▶ Work task
Copy every one of the records below word for word, but leave the pictures out.
______
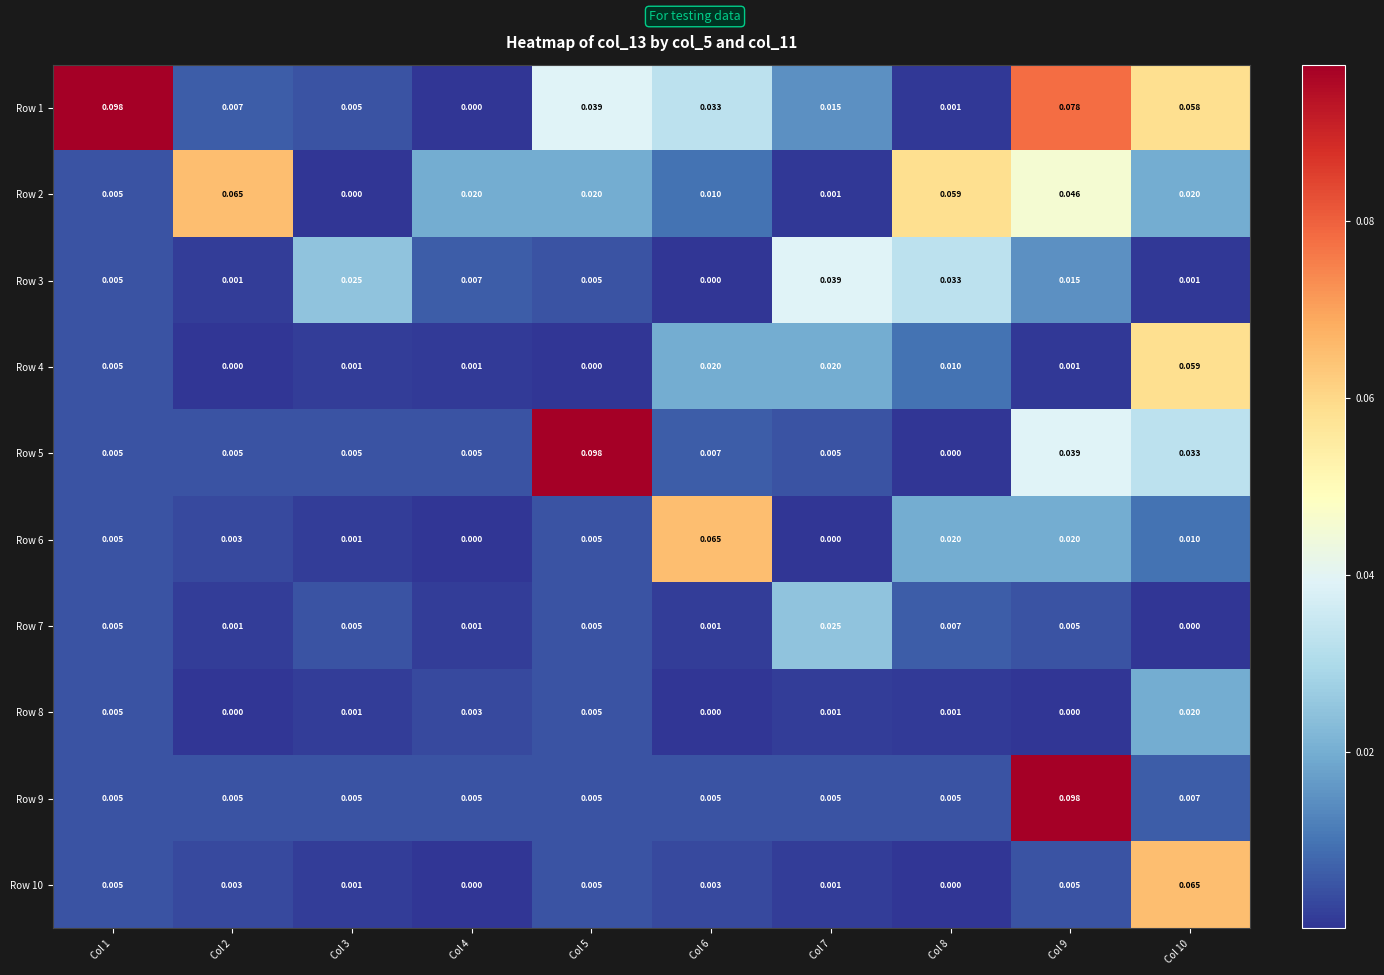

Is the value of Row 8 at Col 10 greater than the value of Row 3 at Col 9?

Yes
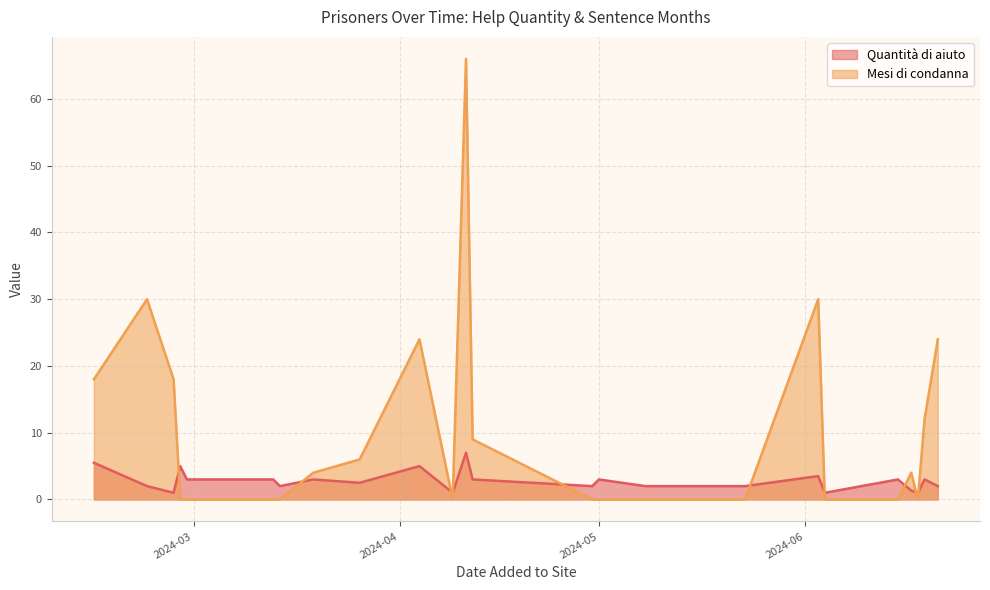

How many categories are shown in the chart?

25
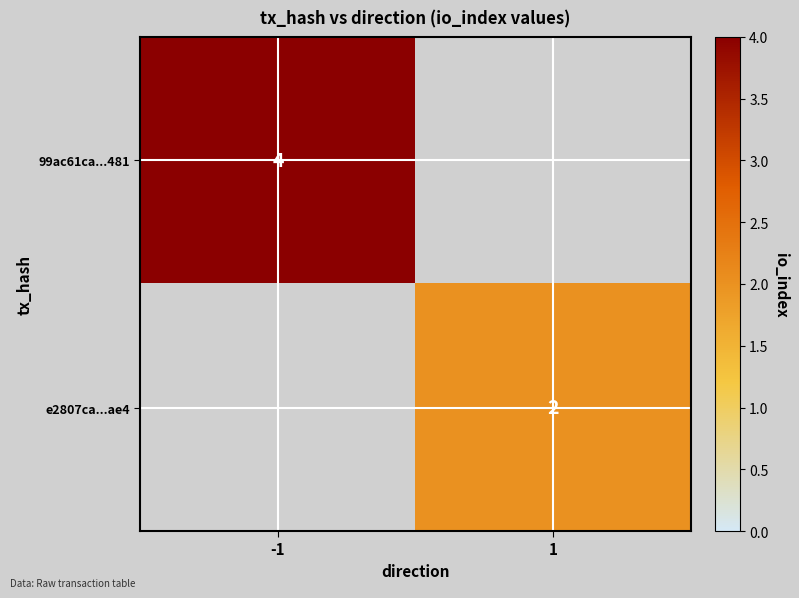

True or false: 99ac61ca...481 has a value of 6 at -1.

False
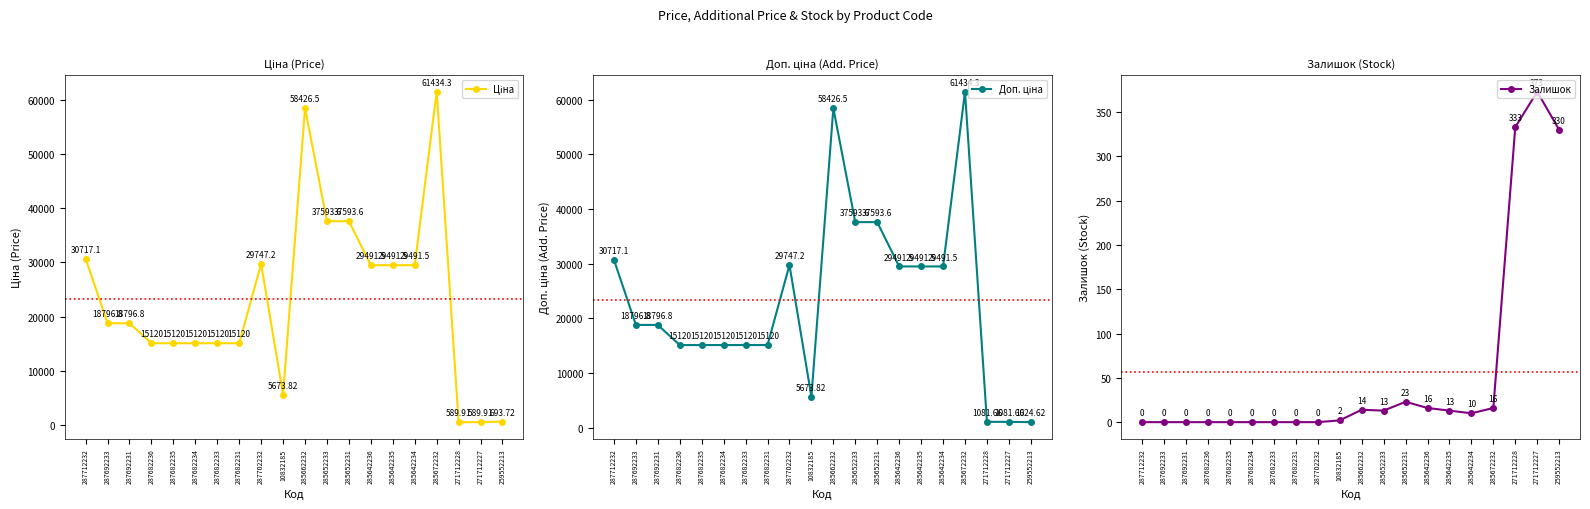

List the series in order of their peak value, highest first.

Ціна, Доп. ціна, Залишок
______
▶ Exercise answer
Is the value of Row 8 at Col 10 greater than the value of Row 3 at Col 9?

Yes

How many categories are shown in the chart?

25

True or false: 99ac61ca...481 has a value of 6 at -1.

False

List the series in order of their peak value, highest first.

Ціна, Доп. ціна, Залишок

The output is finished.